Para os que estão começando na vida profissional, o primeiro passo é compreender que nada é permanente ou definitivo. É sempre possível redirecionar caminhos, aceitar novos desafios e explorar alternativas. Tudo depende da determinação e da coragem de mudar quando necessário. Outro ponto valioso é a importância de construir um plano de carreira. Ter clareza sobre onde se quer chegar e quais atividades trazem maior satisfação é um ponto que ajuda a orientar decisões e adaptar rumos em cada etapa profissional. Nunca aceite que alguém diga que algo é impossível, pois cada mudança é uma chance de aprendizado e crescimento.
Ao mesmo tempo, mantenha a mente aberta para as oportunidades.
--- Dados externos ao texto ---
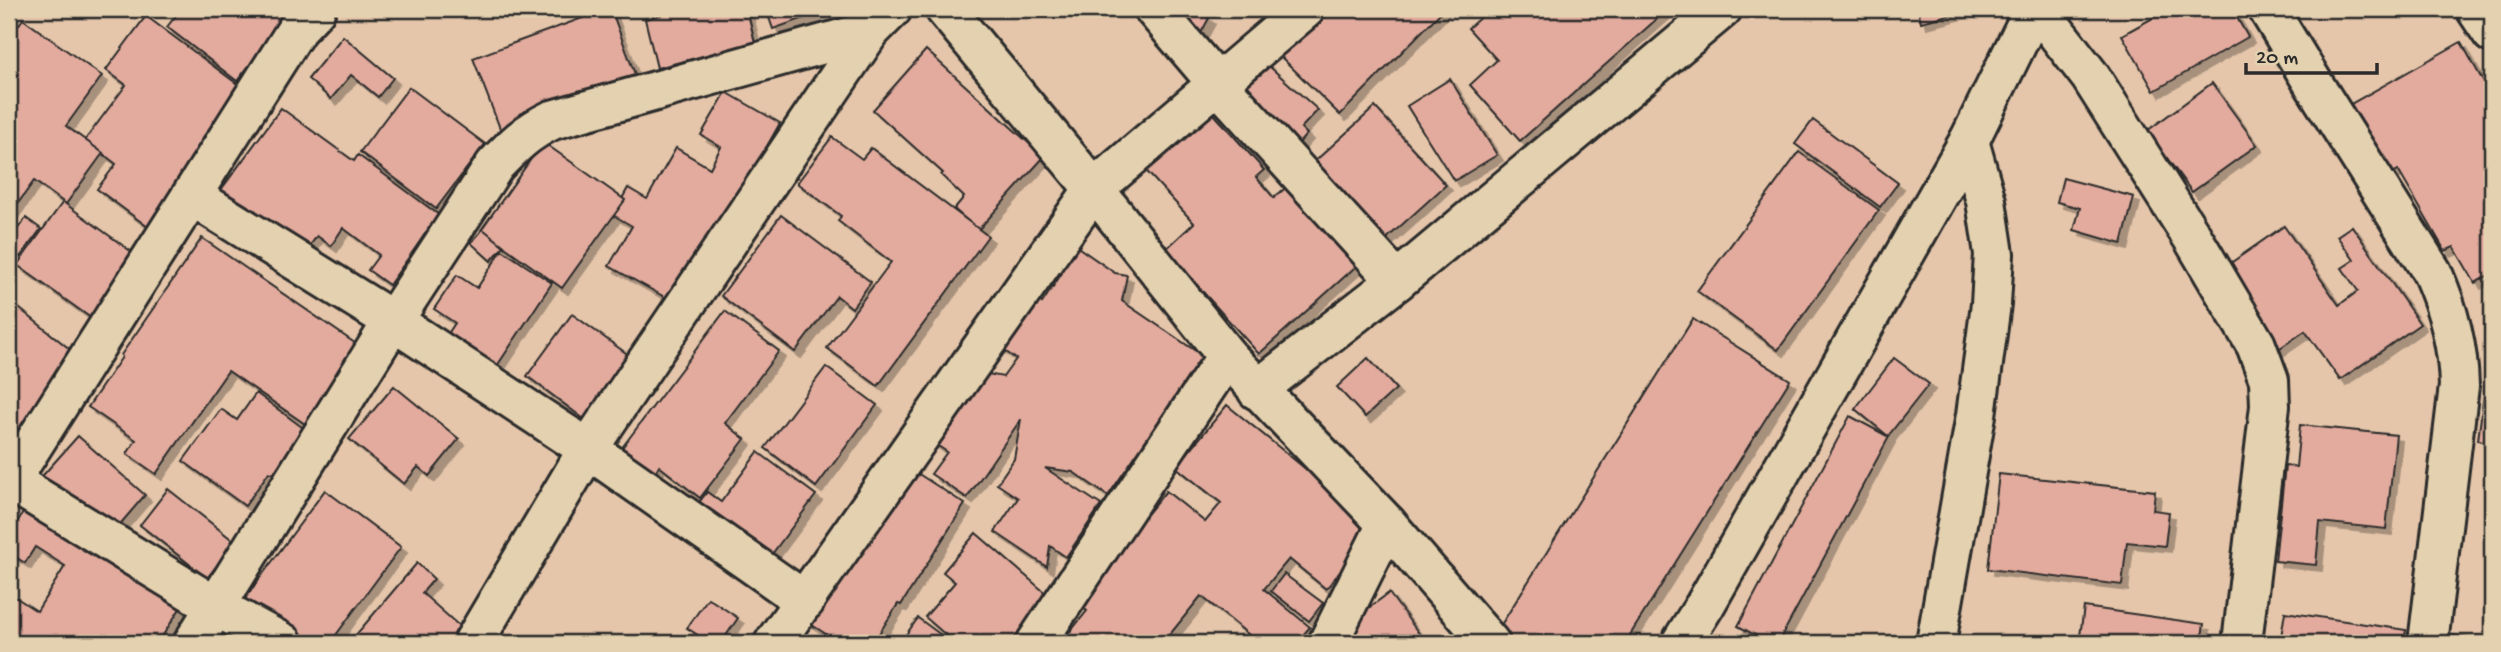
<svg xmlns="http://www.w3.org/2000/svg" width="2501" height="652" font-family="'Gochi Hand',sans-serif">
	<defs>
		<filter id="shadow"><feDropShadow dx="6" dy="6" stdDeviation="0" flood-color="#0004"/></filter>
	</defs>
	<rect width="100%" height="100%" fill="#e5c6aa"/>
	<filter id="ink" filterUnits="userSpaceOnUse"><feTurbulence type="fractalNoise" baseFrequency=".0143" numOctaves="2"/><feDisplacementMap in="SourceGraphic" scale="14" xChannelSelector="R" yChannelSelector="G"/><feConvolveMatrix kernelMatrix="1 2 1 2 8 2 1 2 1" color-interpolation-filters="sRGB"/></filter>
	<g filter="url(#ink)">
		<!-- building -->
		<g fill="#e3ab9d" stroke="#2b2b2b" stroke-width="2" filter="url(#shadow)">
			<path d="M181,9H293L237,81L167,27Z"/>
			<path d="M607,9H611L637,80L501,131L473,58Z"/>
			<path d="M659,9H747L755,43L657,68L645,19L661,15Z"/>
			<path d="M766,9H830L773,29Z"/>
			<path d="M1189,9H1194L1209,18L1200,35L1180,24Z"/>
			<path d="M1316,9H1444L1340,115L1274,50Z"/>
			<path d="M1490,9H1668L1520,141L1470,85L1497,60L1468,28Z"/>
			<path d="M1918,9H1960L1961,12L1921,22Z"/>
			<path d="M2169,9H2232L2248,37L2154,91L2122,35Z"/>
			<path d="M146,16L240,86L201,140L205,143L171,189L175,191L148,227L97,189L116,164L85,140L126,85L106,70Z"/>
			<path d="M23,19L102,76L66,126L103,153L66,204L34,181L9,216V38Z"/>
			<path d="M343,36L393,78L378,97L351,75L331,99L308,79Z"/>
			<path d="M2461,42L2492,97V273L2475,283L2454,247L2445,251L2398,170L2391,174L2351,104Z"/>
			<path d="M926,50L1044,157L978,230L954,209L964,197L941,175L943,173L873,110Z"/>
			<path d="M1259,57L1318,110L1301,128L1307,134L1286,157L1222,99Z"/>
			<path d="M1450,79L1497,155L1454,181L1407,106Z"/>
			<path d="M2212,83L2257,145L2192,192L2147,131Z"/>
			<path d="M409,87L485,144L436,209L360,152Z"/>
			<path d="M726,92L780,123L698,269L670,300L609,266L632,226L613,215L628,188L647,199L676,148L710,168L721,147L701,135Z"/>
			<path d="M1205,104L1264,170L1256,177L1274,198L1375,107L1446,185L1259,354L1165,250L1194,223L1139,163Z"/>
			<path d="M281,108L354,161L358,155L439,215L389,285L368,270L379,255L343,228L331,246L317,236L301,258L207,209Z"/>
			<path d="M1813,120L1898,183L1880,207L1795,144Z"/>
			<path d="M832,137L862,159L871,148L988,236L878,386L827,348L891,262L838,221L841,216L797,183Z"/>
			<path d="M543,142L625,200L562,288L481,230Z"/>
			<path d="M1799,152L1879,210L1778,350L1697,291Z"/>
			<path d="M2063,178L2134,197L2122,244L2074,230L2080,208L2057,202Z"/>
			<path d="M63,202L136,255L91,318L17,265Z"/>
			<path d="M781,215L871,282L852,308L837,296L795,352L721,296Z"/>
			<path d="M26,218L41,229L20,257L9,249V240Z"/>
			<path d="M2284,226L2339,305L2358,291L2342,268L2354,260L2337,236L2352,226L2420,324L2340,380L2305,331L2277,350L2222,269Z"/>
			<path d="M483,229L504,246L491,261L471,243Z"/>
			<path d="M1059,234L1115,273L1127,275L1122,301L1203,356L1108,496L1073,472L1045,468L1101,505L1066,557L1050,546L1047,567L995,532L1018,498L997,484L1014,459L1021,419L967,498L931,474L947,452L914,430L956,368L1003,377L1016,359L985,337L1018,287L1042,303L1062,273L1042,259Z"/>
			<path d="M202,238L362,348L308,426L228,371L156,474L127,454L136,440L88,407L122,357L121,355Z"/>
			<path d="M502,250L552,283L487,381L438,349L455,323L434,309L457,275L477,288Z"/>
			<path d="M9,300L82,359L9,448Z"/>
			<path d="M725,311L779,351L725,423L745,439L700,498L659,466L651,478L618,453Z"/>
			<path d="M572,314L630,356L584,419L527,376Z"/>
			<path d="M1693,319L1790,380L1625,643H1513L1496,633Z"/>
			<path d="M2492,333V442L2478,440Z"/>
			<path d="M1368,358L1396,389L1365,417L1337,387Z"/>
			<path d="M1894,358L1929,384L1888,436L1855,409Z"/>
			<path d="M826,367L877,405L816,487L765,448Z"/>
			<path d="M394,386L459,439L429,476L418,467L404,484L349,439Z"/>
			<path d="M256,393L306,430L274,474L269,472L245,506L183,461L221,409L237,420Z"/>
			<path d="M1227,405L1377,527L1326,589L1289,559L1264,589L1310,627L1296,643H1259L1201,596L1163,643H1061L1087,611L1076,602L1166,491L1205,522L1221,503L1176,467Z"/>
			<path d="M1850,416L1889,437L1778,643H1770L1738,626Z"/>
			<path d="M2300,425L2396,435L2386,529L2320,522L2316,565L2275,561L2285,466L2296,467Z"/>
			<path d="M78,436L145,495L104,543L36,483Z"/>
			<path d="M758,452L816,495L760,570L688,517L707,492L721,502Z"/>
			<path d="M900,462L965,504L901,605L898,604L873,643H840L801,618Z"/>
			<path d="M1999,474L2155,491L2153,510L2169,512L2165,546L2127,542L2122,585L1988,569Z"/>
			<path d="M168,489L235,542L207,578L140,525Z"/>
			<path d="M325,490L401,547L330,643H301L243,601Z"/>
			<path d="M26,508L186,599L158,643H9V593L37,611L65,566L35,547L25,563L9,553V535Z"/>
			<path d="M976,533L1049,596L1010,643H955L925,617L955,582L943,572Z"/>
			<path d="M417,563L434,579L422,593L466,632L456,643H349Z"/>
			<path d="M1284,574L1323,603L1309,621L1271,591Z"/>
			<path d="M1389,593L1426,643H1327L1325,640Z"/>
			<path d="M708,598L738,618L721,643H710L687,628Z"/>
			<path d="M2084,607L2204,624L2201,643H2079Z"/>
			<path d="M2285,612L2406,630L2404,643H2280Z"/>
			<path d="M918,618L952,643H900Z"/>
			<path d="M2450,635L2492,642V643H2449Z"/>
		</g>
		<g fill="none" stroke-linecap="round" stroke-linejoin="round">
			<defs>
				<g id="minor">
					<path d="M945,9L1094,189L1227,356L1387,524L1490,643"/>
					<path d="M1154,9L1217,83L1397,281"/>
					<path d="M2038,9L2090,76L2194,240L2256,345L2269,380L2270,406L2242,643"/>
					<path d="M2268,9L2313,83L2432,272C2449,310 2458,345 2459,386L2428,643"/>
					<path d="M2476,9L2492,33"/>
					<path d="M1969,141L2034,9"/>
					<path d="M192,196L393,321L588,449L805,601"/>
					<path d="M1257,390L1397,281L1722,9"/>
					<path d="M9,480L215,606L283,643"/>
					<path d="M9,483L297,29L316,9"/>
					<path d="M193,643L393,321L495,165C514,145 527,132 552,120L870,31L892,9"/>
					<path d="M473,643L588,449L870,31"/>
					<path d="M774,643L1094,189L1305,9"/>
					<path d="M1036,643L1227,356"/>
					<path d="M1328,643L1387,524"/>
					<path d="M1681,643L1705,605L1969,141L1986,201L1994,254L1991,304L1976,415L1936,643"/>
				</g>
			</defs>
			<!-- minor casing -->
			<use href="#minor" stroke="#2b2b2b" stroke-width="44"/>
			<!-- minor -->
			<use href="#minor" stroke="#e4d1af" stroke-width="38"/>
		</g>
	</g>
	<!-- margin -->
	<rect width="2501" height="652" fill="none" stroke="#e4d1af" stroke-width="35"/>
	<rect x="18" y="18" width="2466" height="617" fill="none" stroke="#2b2b2b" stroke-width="2.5" filter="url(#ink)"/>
	<!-- scale -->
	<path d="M2246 63v10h131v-10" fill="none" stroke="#2b2b2b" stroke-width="3.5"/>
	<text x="2256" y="63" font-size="21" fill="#2b2b2b" stroke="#e4d1af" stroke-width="5" paint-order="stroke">20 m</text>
</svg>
Muitas vezes surgem possibilidades que, à primeira vista, parecem não se alinhar ao plano traçado, mas podem ser caminhos surpreendentes e enriquecedores. Essas ocasiões têm o poder de acelerar o desenvolvimento profissional e abrir portas que você nem imaginava existir. Ter metas claras é importante, mas também é relevante deixar espaço para o imprevisível. Planeje com determinação, mas permita que a vida surpreenda, pois é na combinação entre propósito e abertura para o inesperado que encontramos as ocasiões mais transformadoras.
Promover a inclusão e valorizar a diversidade são princípios que orientam todas as minhas escolhas. Diversidade significa inovação, criatividade e progresso. Nesse processo, conheci a Chimamanda Ngozi Adichie, renomada autora nigeriana e defensora dos direitos das mulheres. Sua história, marcada pela coragem diante das adversidades vividas entre a Nigéria e os Estados Unidos, me inspira profundamente. Vejo na biografia dela reflexos da minha própria história, o que reforça ainda mais meu compromisso com a construção de ambientes mais abrangentes e justos, nos quais as diferenças são vistas como forças transformadoras.
No decorrer dos anos, tive a sorte de contar com mentores incríveis. O primeiro foi o sócio da empresa de auditoria onde comecei a trabalhar. Lembro-me de uma ocasião na qual me candidatei a uma missão no Marrocos, mas fui barrada porque a posição era destinada apenas a homens. A intervenção imediata dele corrigiu o problema, me ajudando a enfrentar novos desafios sem carregar a síndrome do impostor.
A experiência na Argentina, por outro lado, foi marcada por adversidades e atitudes machistas de alguns consultores. Muitos recusaram trabalhar sob minha liderança e até entregaram documentos propositalmente errados para comprometer o meu desempenho. Esses momentos abalaram-me inicialmente, mas também fortaleceram minha resiliência. Em uma das minhas posições no Brasil, fui acolhida por outro mentor, um diretor financeiro que sempre reconheceu meu trabalho e me incentivou a crescer. Esta orientação foi um suporte inestimável nesse período de transição.
Mais tarde, tive a oportunidade de trabalhar com uma líder extraordinária, que se tornou uma mentora essencial. Sua compreensão dos desafios enfrentados por mulheres em posições de liderança trouxe um apoio único. Essa troca de experiências reforçou em mim a importância das mentorias. Elas não apenas auxiliam no crescimento profissional, como também mostram que, mesmo diante de questões estruturais, não estamos sozinhas. Com o apoio certo, é possível superar barreiras e alçar a carreira de forma enriquecedora.
Leitura recomendada por Catherine Petit:
We Should All Be Feminists, de Chimamanda Ngozi Adichie. Anchor Books, 2015.